Query optimization with deep learning architectures
Master Thesis
Author
Goulas, Theodoros
Date
2022-06View/ Open
Abstract
The increasing trend of moving from the old-fashioned centralized database systems into distributed ones significantly increased the query optimization problem's complexity, leading to complicated optimization algorithms based on time and resource-consuming analytical methods.
This study proposes introducing natural language processing techniques combined with Deep Learning architectures as a statistical alternative to the traditional analytical query optimization approach to address this issue.
In the context of this paper, based on the assumption that both the queries in a database and the corresponding optimal execution plans are text sequences, it was investigated whether a sequence-to-sequence deep neural network (Neural Machine Translation) architecture can adequately predict or approximate the optimal execution plan, given a query in an existing database.

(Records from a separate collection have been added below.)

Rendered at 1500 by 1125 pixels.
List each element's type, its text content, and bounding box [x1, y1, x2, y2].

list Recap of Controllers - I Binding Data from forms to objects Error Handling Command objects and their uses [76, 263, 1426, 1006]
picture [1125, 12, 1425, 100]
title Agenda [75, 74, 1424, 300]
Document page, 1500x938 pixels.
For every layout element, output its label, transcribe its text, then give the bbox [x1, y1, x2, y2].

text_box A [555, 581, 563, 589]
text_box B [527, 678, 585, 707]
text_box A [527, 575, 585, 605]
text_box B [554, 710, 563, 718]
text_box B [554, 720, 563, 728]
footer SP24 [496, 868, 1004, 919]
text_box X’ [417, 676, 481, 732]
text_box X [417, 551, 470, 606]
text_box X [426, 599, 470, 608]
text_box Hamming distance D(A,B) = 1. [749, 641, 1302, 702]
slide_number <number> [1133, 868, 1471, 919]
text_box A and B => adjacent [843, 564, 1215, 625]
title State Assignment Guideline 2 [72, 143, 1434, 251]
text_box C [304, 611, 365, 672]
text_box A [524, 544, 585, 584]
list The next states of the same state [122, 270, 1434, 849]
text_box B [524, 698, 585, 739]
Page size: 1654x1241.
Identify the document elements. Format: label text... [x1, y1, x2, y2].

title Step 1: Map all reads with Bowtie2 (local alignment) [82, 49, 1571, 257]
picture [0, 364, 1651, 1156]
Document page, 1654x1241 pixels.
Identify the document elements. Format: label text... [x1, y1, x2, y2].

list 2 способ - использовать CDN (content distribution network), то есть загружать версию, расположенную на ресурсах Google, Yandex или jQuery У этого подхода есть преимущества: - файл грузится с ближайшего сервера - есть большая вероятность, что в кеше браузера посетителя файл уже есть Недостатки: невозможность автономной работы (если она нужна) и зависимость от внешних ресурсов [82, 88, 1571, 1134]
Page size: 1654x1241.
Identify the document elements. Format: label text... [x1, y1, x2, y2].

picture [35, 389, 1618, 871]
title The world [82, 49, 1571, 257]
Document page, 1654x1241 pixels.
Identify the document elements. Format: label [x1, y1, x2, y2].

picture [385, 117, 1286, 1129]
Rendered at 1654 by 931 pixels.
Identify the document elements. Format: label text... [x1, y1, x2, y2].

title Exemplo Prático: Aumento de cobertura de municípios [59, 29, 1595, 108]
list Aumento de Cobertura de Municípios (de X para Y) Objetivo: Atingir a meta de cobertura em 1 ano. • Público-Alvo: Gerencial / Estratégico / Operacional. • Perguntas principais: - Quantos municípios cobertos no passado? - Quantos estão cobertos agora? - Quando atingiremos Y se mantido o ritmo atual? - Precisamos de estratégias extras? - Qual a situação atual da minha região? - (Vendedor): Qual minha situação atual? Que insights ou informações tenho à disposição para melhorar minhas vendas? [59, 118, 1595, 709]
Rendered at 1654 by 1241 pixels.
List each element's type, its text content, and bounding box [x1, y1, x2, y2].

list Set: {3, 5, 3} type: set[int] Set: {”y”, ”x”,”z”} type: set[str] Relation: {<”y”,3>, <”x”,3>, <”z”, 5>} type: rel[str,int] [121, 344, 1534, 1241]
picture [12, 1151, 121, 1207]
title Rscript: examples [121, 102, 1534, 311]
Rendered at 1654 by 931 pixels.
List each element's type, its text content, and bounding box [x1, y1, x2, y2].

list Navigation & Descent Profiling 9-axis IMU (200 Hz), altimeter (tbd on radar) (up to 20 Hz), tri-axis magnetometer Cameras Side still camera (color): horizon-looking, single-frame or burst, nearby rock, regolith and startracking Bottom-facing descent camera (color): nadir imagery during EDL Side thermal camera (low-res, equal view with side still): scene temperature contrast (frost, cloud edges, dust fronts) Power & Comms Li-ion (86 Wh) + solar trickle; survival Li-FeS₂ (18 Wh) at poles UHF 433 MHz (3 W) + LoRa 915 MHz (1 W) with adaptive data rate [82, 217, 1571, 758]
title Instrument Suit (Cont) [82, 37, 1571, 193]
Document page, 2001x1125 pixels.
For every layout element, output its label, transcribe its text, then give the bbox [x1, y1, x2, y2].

The experiment was based on the CoSQL dataset which was loaded into a PostgreSQL database and used to generate the experimental dataset. Using the EXPLAIN command for each query on the database, the corresponding optimal execution plan was generated by the database optimizer. The text sequence of each query was fed as input to the neural network and the optimal execution plan was used as the output for model training.
The conducted experiments indicated that the complexity and the sparsity of the input and output sequences exceed the learning capabilities of the proposed deep neural network, producing inefficient or even non-trainable (resource-wise) models. However, the examined architecture showed promising results in extracting valuable insights that the ordinary optimizers can use as hints to conclude faster and more accurate decisions during the optimization process regarding operators' implementation and execution order.